WORK TASK ▸ Change every "2025" to "2024" in the text of all the records below, keep everything else as it is, and give the result without the pictures.

SUPPLIED MATERIAL ▸
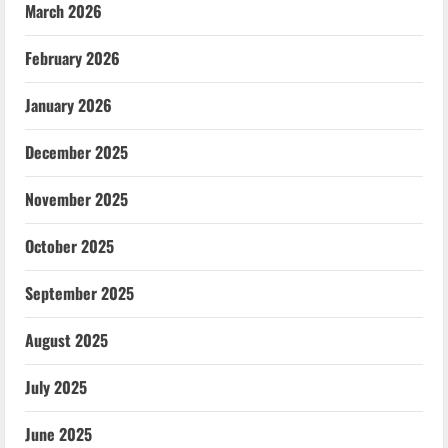
March 2026
February 2026
January 2026
December 2025
November 2025
October 2025
September 2025
August 2025
July 2025
June 2025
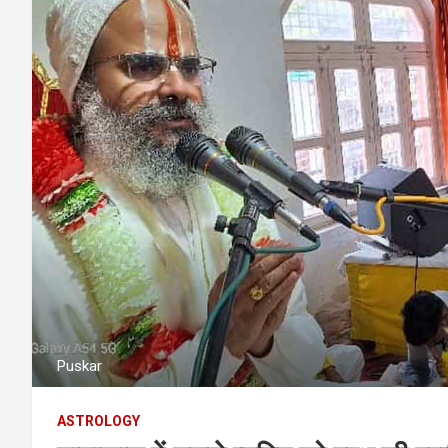
Puskar
ASTROLOGY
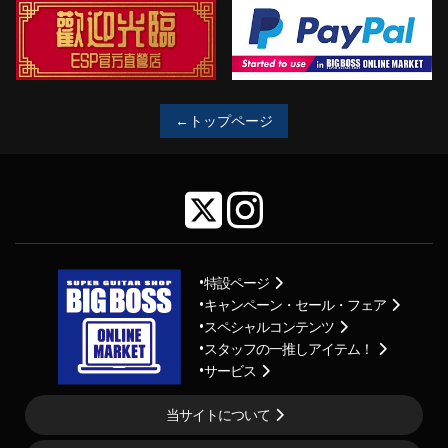
←トップページ
特設ページ
キャンペーン・セール・フェア
スペシャルコンテンツ
スタッフの一推しアイテム！
サービス
当サイトについて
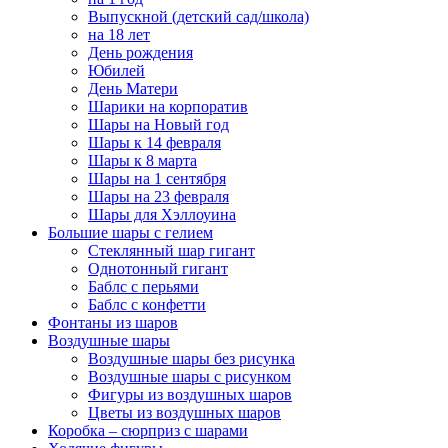
Выпускной (детский сад/школа)
на 18 лет
День рождения
Юбилей
День Матери
Шарики на корпоратив
Шары на Новый год
Шары к 14 февраля
Шары к 8 марта
Шары на 1 сентября
Шары на 23 февраля
Шары для Хэллоуина
Большие шары с гелием
Стеклянный шар гигант
Однотонный гигант
Баблс с перьями
Баблс с конфетти
Фонтаны из шаров
Воздушные шары
Воздушные шары без рисунка
Воздушные шары с рисунком
Фигуры из воздушных шаров
Цветы из воздушных шаров
Коробка – сюрприз с шарами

EXERCISE ANSWER ▸
March 2026
February 2026
January 2026
December 2024
November 2024
October 2024
September 2024
August 2024
July 2024
June 2024
Puskar
ASTROLOGY
←トップページ
特設ページ
キャンペーン・セール・フェア
スペシャルコンテンツ
スタッフの一推しアイテム！
サービス
当サイトについて
Выпускной (детский сад/школа)
на 18 лет
День рождения
Юбилей
День Матери
Шарики на корпоратив
Шары на Новый год
Шары к 14 февраля
Шары к 8 марта
Шары на 1 сентября
Шары на 23 февраля
Шары для Хэллоуина
Большие шары с гелием
Стеклянный шар гигант
Однотонный гигант
Баблс с перьями
Баблс с конфетти
Фонтаны из шаров
Воздушные шары
Воздушные шары без рисунка
Воздушные шары с рисунком
Фигуры из воздушных шаров
Цветы из воздушных шаров
Коробка – сюрприз с шарами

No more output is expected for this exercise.